In Layoffs and Test Scores, Pain and Gain for D.C. Schools
By Katherine Bradley and John Hill
Amid the controversy over the D.C. public school system's Oct. 2 layoffs of more than 220 teachers, a novel and important fact keeps getting buried.
The District's layoffs did not follow the tradition of "last hired, first fired" common to other school district employment practices. Instead, principals made separation decisions based on which teachers and staff were contributing the most value to student learning -- not by seniority or favoritism. Some good teachers may have been let go, just as businesses all over the country have lost talent due to hard budgetary realities. And the layoffs exact a human toll. But shouldn't relative contribution be the rule -- not the exception -- if we are to build high-functioning teams in our schools? Isn't that the way we would expect to make decisions elsewhere in our economy?
The noise over the layoffs may be distracting Schools Chancellor Michelle A. Rhee and anyone with a stake in District children's education from our "true north:" staying the course to support continued academic progress for D.C. public school students. The past two years have produced a steady stream of good news. On Wednesday, the results of the biannual National Assessment of Educational Progress (NAEP) in math were released. The District was one of only five "states" in the nation -- along with Nevada, New Hampshire, Rhode Island and Vermont -- to post gains at both the fourth- and eighth-grade levels. The percentage of D.C. students scoring at basic competency levels or above increased by 10 percent in both grades.

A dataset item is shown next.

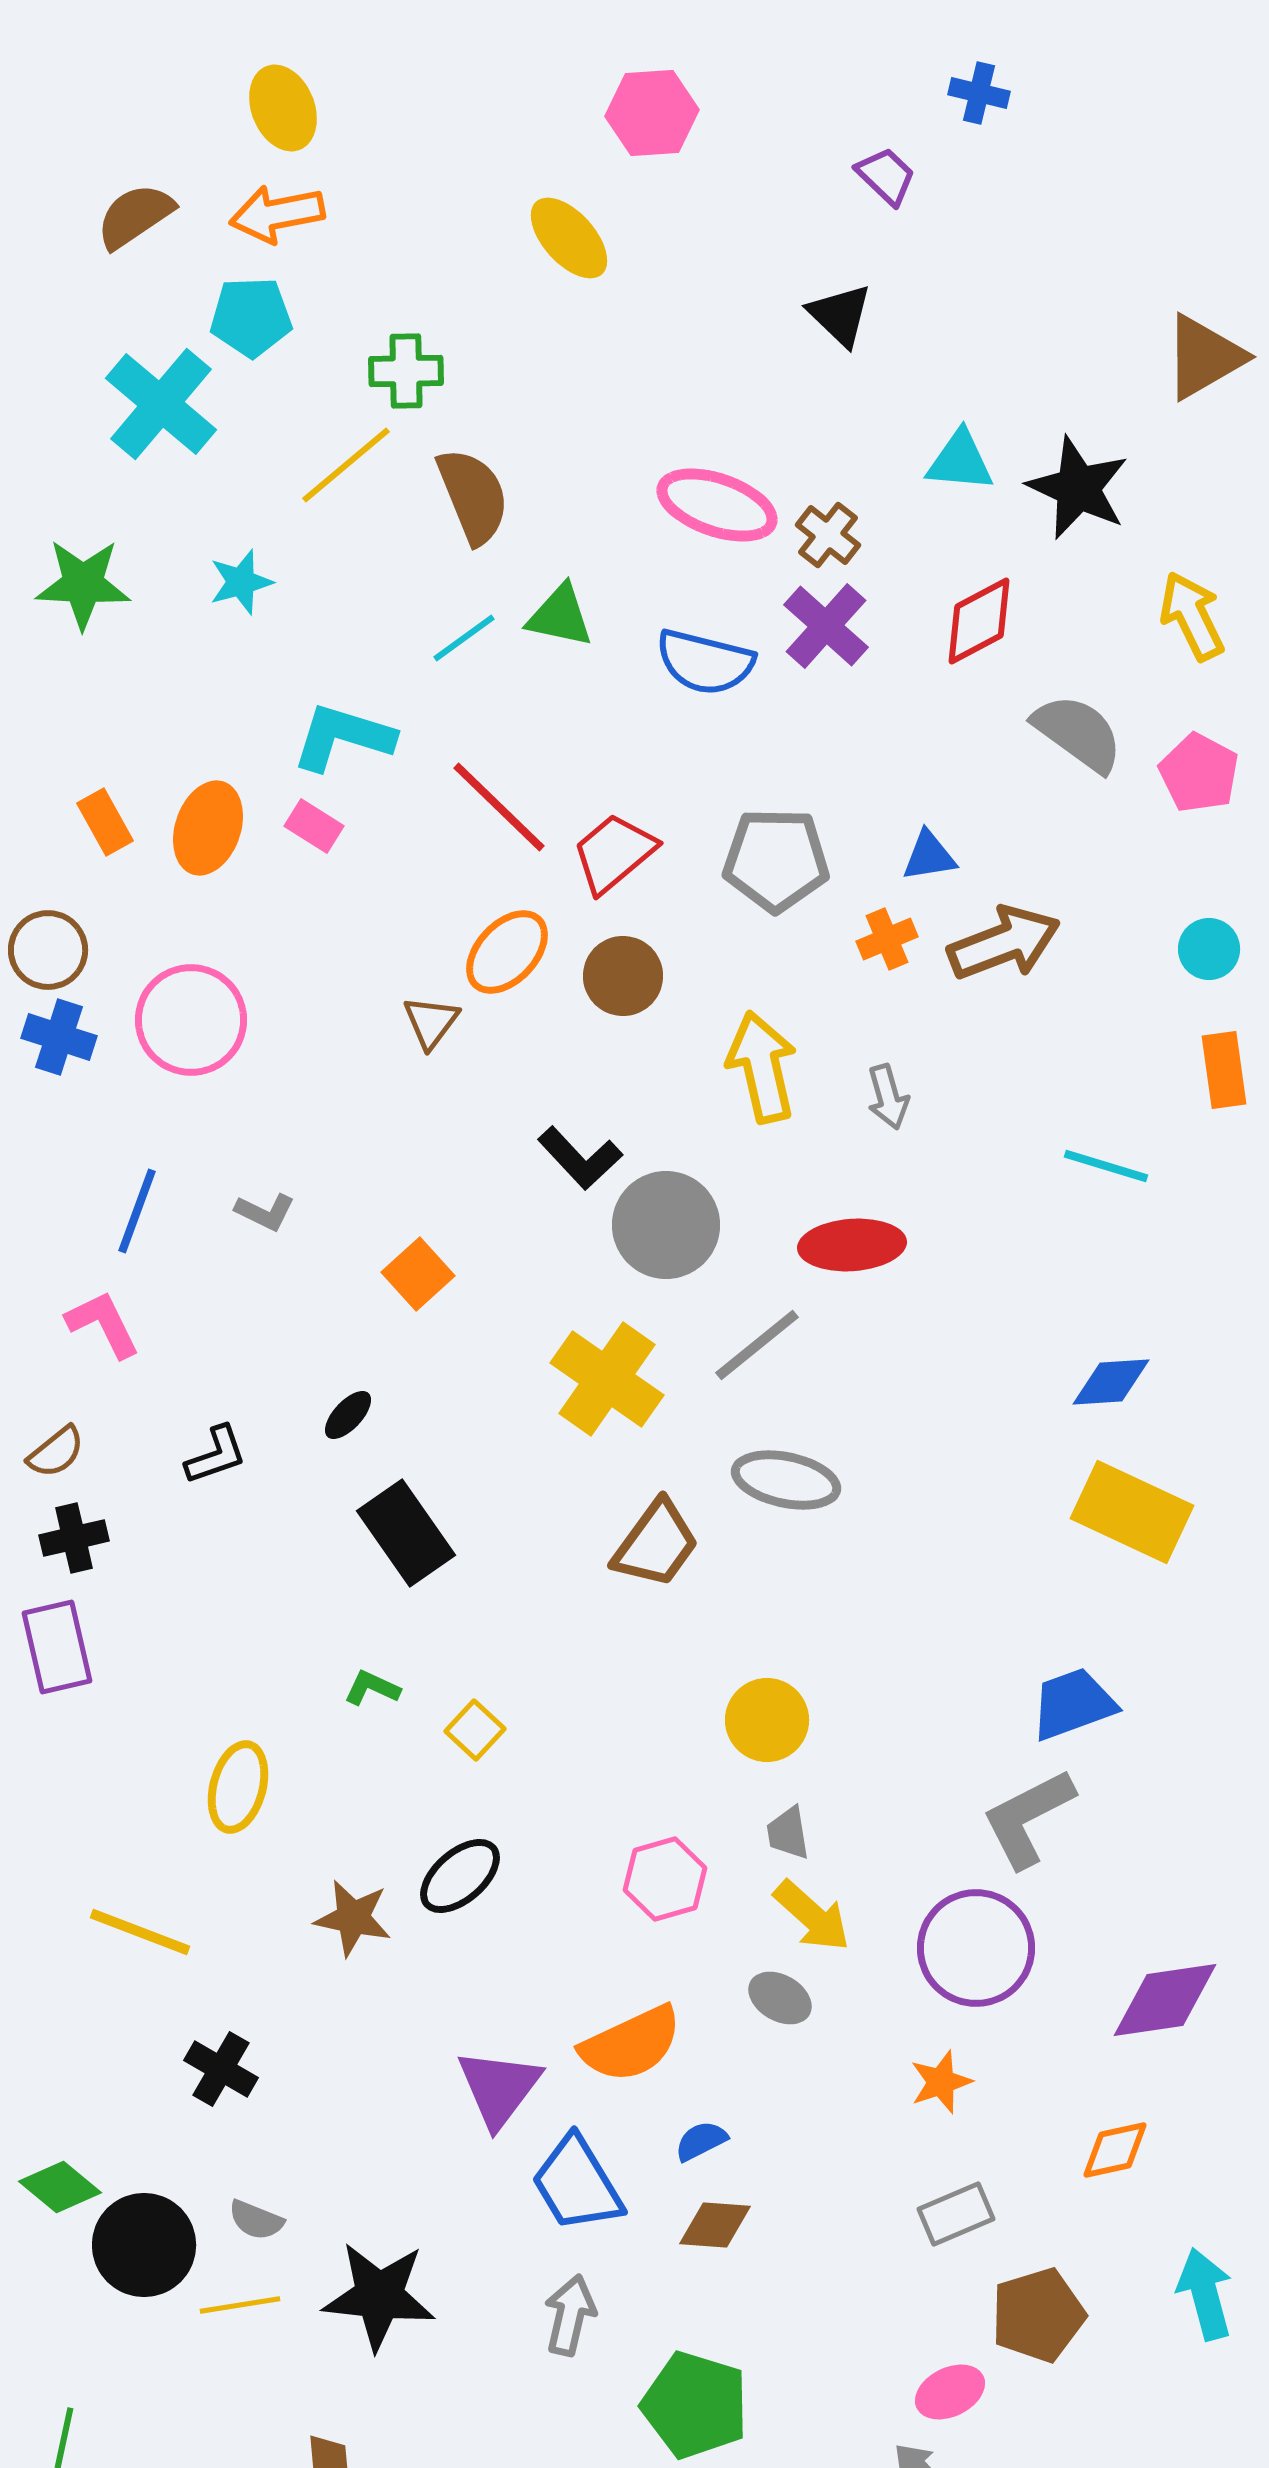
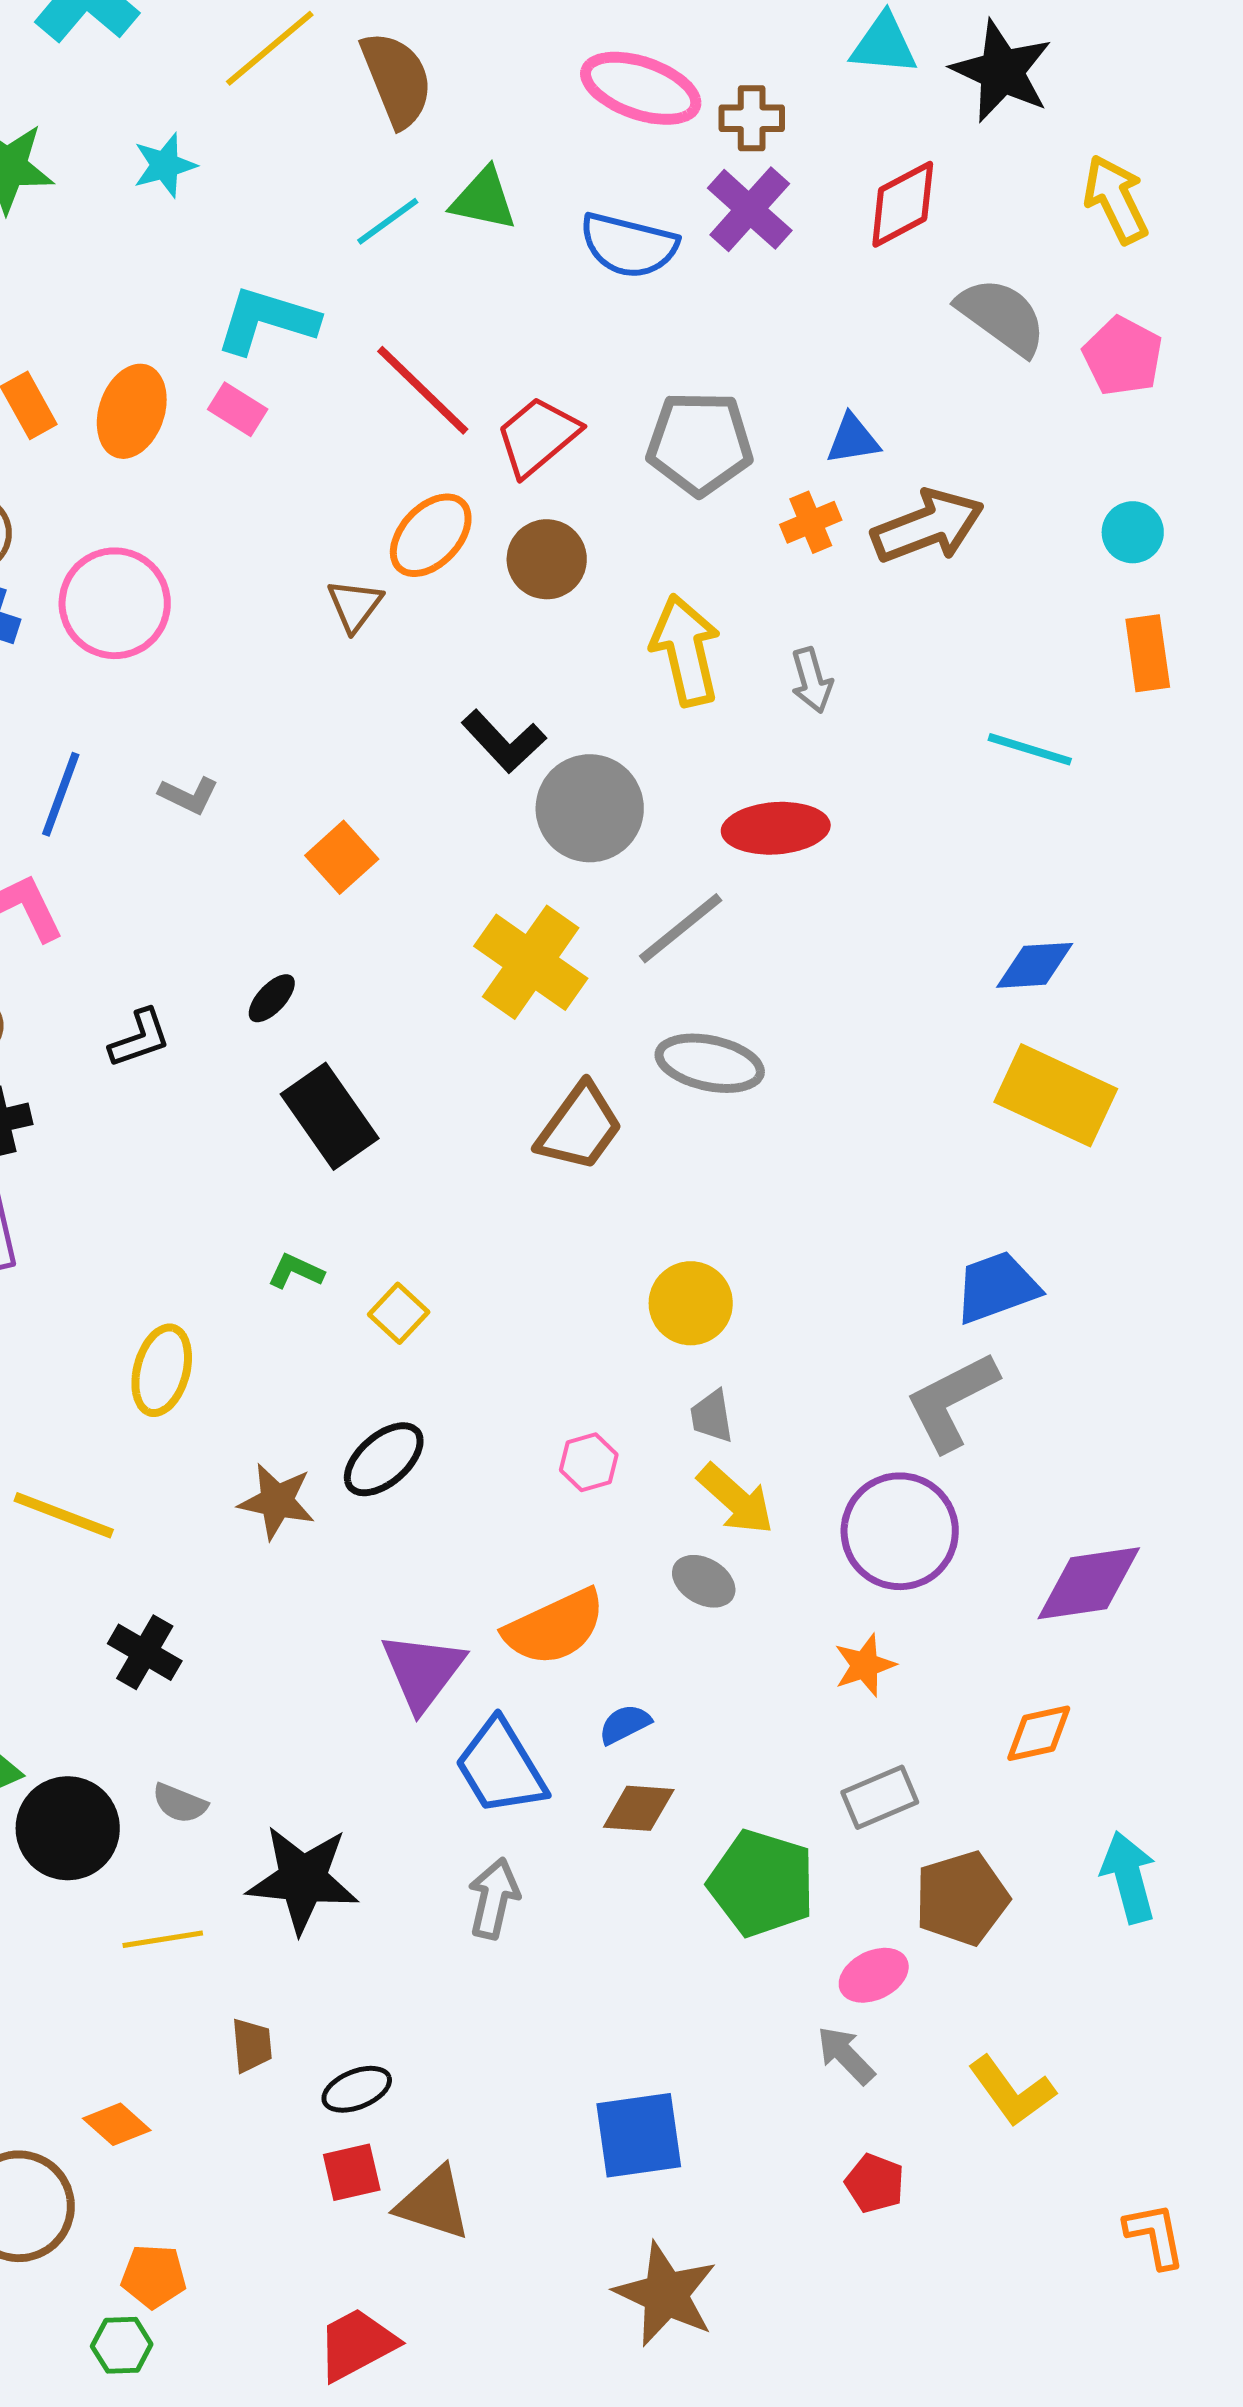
brown cross: (828, 535) -> (752, 118), turned -38
pink hexagon: (665, 1879) -> (589, 1462), size x0.7
yellow line: (240, 2305) -> (163, 1939), moved
green pentagon: (695, 2405) -> (762, 1883), moved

While the absolute scores remain unacceptably low, these numbers show real and significant progress. Michael Casserly of the Council on Great City Schools says, "The truth is you just can't get gains of this size without reforms behind it."
And the NAEP scores are only part of the picture of improvement. Our students are also posting solid, continuing gains on the District of Columbia Comprehensive Assessment System, or DC-CAS. Between 2006 and 2009, our D.C. public school test scores for elementary schools improved by 12 percentage points in reading and 22 percentage points in math. Secondary school gains are similar. Double-digit gains are rare in education, and the District is producing them.
Perhaps more important, the black-white student achievement gap in our city is closing rapidly. Washington has long suffered from one of the worst academic racial disparities in the country -- a 67-percentage-point gap between black and white achievement on the 2007 Grade 4 reading NAEP, for example. In access to opportunity and civic participation, a gap of that size means D.C. is in fact two cities, separate and unequal. In the past two years, however, the achievement gap has begun to close. Between 2007 and 2009, the black-white achievement gap in secondary math dropped 20 percentage points; the gap in secondary reading narrowed by 14 percentage points.
And we can see measurable progress beyond test scores. Rhee's team is providing options that will have universal appeal and bring families back into our public system by creating innovative projects, such as the "Catalyst School" programs in science, arts-integration, and world cultures. Will offering Chinese language courses, as Eaton Elementary is doing, lure parents back from private schools and from the suburbs? Maybe it stems from the recession, but parents may already be noticing progress in the public schools: D.C. public schools enrollment increased by about 1 percent this year.
This growth is modest, but it is an important inflection point, reversing a decade-long decline. Rhee has brought fierce urgency and uncompromising standards to her work. Some credit for progress is rightly shared, however, with previous superintendents and with the D.C. Council. Without the council's bold decision to give Mayor Adrian M. Fenty control over the schools, and without their support of Fenty's appointment of Rhee, none of this progress would have occurred. As the council manages the controversy over recent school layoffs, it is vital that the education reform agenda, and council members' support for it, continues.
Rhee needs to stay focused on the job she was hired to do: making D.C. the first high-performing urban school district in the nation. Just imagine what might happen if Rhee continues to erode the black-white achievement gap in Washington. If she maintains the rate of progress of the past two years, the achievement gap in secondary math will close entirely by 2012. Think what that would mean for our city: the District as a proof-point of opportunity for the nation.
Katherine Bradley is president of the CityBridge Foundation; John Hill is chief executive of the Federal City Council.